Another basic soup - nothing terribly exciting, but hey, it tasted good. The original recipe had thyme - I had sage, so that's what I used - and I ended up puréeing the soup. You can leave the potato chunks whole, but I couldn't get past the fact that it's basically just potatoes in a creamy broth, and therefor, mixed mine until fairly smooth.

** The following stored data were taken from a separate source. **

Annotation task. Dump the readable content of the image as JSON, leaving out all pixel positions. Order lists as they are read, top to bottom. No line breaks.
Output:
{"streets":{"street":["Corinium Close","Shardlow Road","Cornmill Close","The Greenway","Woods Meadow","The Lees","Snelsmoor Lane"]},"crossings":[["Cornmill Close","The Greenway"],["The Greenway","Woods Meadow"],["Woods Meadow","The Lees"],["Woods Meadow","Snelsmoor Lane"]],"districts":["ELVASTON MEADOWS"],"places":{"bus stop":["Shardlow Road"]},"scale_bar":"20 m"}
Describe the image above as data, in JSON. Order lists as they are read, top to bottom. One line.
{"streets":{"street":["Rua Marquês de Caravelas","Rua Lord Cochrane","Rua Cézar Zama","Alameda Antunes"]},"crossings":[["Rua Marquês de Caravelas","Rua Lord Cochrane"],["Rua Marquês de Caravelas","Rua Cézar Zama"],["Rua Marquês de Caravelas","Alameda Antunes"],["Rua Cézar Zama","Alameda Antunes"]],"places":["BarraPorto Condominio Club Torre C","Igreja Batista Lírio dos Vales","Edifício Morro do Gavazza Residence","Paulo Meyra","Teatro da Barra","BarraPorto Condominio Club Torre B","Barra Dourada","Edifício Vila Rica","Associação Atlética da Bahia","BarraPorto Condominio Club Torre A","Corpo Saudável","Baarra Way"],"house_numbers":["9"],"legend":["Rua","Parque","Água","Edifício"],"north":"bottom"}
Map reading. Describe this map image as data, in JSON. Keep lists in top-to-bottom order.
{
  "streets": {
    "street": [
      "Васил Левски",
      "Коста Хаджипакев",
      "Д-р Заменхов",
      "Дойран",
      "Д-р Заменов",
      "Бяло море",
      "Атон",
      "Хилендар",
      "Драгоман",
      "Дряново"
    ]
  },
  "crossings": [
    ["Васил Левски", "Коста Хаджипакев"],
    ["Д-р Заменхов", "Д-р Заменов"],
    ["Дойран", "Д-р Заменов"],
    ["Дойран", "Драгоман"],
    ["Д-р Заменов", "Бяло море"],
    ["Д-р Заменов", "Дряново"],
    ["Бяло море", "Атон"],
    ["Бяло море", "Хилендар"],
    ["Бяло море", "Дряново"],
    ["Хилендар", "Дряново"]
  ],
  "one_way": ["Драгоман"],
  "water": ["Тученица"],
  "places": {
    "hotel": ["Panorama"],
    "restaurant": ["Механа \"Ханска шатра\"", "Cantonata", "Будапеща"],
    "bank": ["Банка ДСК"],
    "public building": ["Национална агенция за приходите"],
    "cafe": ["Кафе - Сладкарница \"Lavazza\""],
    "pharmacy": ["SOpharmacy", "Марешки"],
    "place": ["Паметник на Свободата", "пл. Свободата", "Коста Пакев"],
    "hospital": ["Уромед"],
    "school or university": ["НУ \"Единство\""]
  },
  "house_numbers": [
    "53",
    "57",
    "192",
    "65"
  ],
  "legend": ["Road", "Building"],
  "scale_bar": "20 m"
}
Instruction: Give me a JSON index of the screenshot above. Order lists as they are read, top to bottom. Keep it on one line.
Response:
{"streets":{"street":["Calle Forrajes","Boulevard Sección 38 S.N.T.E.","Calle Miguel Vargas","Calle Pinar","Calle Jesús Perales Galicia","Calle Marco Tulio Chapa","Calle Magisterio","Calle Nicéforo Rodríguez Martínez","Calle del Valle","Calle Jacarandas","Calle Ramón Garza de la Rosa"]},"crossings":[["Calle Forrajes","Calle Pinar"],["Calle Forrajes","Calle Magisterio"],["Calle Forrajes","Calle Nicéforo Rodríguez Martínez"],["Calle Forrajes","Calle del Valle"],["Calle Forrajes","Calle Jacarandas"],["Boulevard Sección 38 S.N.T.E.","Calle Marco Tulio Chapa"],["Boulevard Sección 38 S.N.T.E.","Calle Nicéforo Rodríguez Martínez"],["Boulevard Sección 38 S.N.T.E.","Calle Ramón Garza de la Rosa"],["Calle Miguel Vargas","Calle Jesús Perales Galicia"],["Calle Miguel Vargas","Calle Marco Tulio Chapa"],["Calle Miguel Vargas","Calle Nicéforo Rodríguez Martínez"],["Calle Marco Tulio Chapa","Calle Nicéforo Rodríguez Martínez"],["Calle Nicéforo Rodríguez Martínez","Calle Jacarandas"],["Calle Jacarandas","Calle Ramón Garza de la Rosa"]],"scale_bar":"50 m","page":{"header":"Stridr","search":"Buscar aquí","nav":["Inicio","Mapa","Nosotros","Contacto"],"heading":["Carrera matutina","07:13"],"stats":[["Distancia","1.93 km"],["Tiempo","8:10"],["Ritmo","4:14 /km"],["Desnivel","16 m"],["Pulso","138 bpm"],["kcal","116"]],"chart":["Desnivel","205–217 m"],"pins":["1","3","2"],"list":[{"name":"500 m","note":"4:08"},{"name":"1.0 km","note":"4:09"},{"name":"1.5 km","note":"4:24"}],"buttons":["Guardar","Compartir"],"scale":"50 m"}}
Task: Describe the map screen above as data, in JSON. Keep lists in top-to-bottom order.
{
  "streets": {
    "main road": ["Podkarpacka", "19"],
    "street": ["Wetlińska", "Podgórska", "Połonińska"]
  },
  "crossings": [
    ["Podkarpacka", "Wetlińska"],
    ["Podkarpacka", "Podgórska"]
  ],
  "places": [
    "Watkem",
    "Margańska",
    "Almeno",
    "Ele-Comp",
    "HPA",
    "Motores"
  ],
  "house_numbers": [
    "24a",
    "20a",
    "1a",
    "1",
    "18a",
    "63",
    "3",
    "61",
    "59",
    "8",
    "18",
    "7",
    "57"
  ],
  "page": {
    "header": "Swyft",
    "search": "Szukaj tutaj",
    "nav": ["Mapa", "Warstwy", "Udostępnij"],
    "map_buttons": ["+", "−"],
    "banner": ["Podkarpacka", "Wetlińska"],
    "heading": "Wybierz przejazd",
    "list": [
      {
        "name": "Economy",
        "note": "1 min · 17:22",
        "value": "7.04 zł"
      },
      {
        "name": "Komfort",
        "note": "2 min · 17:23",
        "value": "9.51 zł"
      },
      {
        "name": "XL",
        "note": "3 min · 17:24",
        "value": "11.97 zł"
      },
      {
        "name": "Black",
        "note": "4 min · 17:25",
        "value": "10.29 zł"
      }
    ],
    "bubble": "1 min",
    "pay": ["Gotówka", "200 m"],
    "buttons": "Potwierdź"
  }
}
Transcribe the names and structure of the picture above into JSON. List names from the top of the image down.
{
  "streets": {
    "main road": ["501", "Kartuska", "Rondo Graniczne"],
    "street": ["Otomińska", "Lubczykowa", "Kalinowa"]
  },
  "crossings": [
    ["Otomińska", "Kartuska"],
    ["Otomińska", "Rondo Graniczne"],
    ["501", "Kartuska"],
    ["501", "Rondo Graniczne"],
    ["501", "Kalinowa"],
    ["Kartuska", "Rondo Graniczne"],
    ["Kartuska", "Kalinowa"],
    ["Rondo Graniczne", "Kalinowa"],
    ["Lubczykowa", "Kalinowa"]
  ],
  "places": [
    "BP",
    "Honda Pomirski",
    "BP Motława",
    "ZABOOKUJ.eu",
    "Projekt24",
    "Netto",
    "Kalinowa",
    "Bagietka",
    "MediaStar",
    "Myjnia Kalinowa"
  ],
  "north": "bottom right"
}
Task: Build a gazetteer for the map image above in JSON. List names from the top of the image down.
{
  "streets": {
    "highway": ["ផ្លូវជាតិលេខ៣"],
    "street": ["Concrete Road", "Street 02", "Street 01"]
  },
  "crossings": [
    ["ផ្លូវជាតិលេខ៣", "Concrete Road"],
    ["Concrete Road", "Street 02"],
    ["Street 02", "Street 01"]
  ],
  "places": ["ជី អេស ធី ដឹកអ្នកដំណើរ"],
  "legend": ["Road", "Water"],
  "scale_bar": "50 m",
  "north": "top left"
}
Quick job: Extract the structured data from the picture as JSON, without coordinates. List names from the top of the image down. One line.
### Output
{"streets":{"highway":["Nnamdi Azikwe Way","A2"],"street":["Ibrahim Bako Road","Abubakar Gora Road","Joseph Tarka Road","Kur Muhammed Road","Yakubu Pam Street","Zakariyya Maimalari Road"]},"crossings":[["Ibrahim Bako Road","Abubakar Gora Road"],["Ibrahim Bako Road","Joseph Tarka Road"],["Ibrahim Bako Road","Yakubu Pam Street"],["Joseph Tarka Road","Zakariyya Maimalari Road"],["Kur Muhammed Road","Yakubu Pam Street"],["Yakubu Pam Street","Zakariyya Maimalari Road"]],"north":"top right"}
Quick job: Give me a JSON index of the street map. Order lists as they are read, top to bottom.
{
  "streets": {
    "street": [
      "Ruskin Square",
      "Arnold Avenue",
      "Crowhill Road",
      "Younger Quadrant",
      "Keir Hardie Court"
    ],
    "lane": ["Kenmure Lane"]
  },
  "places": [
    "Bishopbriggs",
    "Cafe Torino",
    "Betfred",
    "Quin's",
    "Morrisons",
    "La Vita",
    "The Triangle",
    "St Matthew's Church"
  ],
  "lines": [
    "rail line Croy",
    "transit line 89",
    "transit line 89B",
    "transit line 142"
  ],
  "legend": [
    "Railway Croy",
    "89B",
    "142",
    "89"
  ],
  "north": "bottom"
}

But that's all up to you.

It's a good vegetable soup, but if you're so inclined, go ahead and serve it with some smoked ham or crispy bacon.

Potato Lemon Soup
serves 3

1 onion, chopped
1 tbsp butter
500 g potatoes, cut into 1 cm dice (if planning on puréeing, never mind the size)
250 ml cream (full-fat)
5-600 ml vegetable stock (or more) (from a cube is fine)
1 tbsp fresh sage, finely chopped
1 lemon, zest and juice
salt

Fry the onion in the butter, until softened. Don't let it color, though. Add the potatoes and cream. Bring to a boil, and simmer on medium heat (with a lid) for about 15 minutes. The potatoes should be fairly soft. Add the stock, bring to a boil again, and cook for a few more minutes.

Add the sage and lemon zest. Season with the lemon juice (don't add it all at once!) and salt. Pepper is totally optional, we skipped it.